Baseado na obra de Juan
Mayorga, “Dentro de Casa”, é uma fita inteligente com uma visão
privilegiado sobre a vida alheia. Com uma introdução pedagógica, o espectador é
levado a uma história muito próxima, como se olhasse pelo buraco da fechadura, que
vai de críticas sociais até reflexões de grandes autores como Tchekhov, Dickens e Flaubert. O grande achado do roteiro é elevar a qualidade da discussão em busca de um
conflito para alimentar sua história, partindo do princípio que uma vida sem
história na vale de nada.
Na trama conhecemos Claude (papel de Ernst Umhauer), um menino incomum de 16 anos que durante um
exercício em sala de aula resolve começar a contar uma história de suas idas e
vindas da casa de um amigo de classe e o seu contido desejo que sente pela mãe
desse menino. O único que lê a história é o seu professor (que de quebra mostra
tudo para mulher, uma elegante gerente de galeria de arte ) que faz de tudo
para que ele não pare de contar essa história. O professor de literatura fica
fascinado pelo esforço e escrita do brilhante aluno e resolve ajudá-lo a não
parar de escrever aquela história. É um ato obsessivo desse acadêmico que tem
sua vida bastante modificada ao longo da trama. Esse personagem se desconstrói
brilhantemente pelas lentes do sempre excelente diretor.

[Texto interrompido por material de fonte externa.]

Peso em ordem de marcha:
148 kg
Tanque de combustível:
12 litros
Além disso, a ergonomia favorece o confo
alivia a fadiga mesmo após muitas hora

Todos vão virando personagens na história de Claude. Os
ditadores em forma de bonecas infláveis, o corpo de classe média, as peculiares
discussões entre o casal sobre o comportamento irônico (pelo menos no papel, do
jovem estudante) são elementos detalhadamente aproveitados pelo filme. A
relação aluno x professor vai se formando de maneira inusitada levando-os a uma
série de consequências. O filme tenta manter esse ritmo (com sucesso) do começo
ao fim. O professor (interpretado pelo excelente Fabrice Luchini) se envolve tanto que o público volta a se
perguntar de quem é mesmo aquela história.
Quando quadros e literatura se encontram, um olhar sobre a
vida alheia ganha contornos dramáticos. A agradável fita francesa gerou
simpáticos aplausos após uma de suas sessão no último Festival do Rio de
cinema. Será que olhar pelo buraco da fechadura, remontar histórias é sempre uma
grande diversão? Não deixem de conferir esse ótimo trabalho de François Ozon.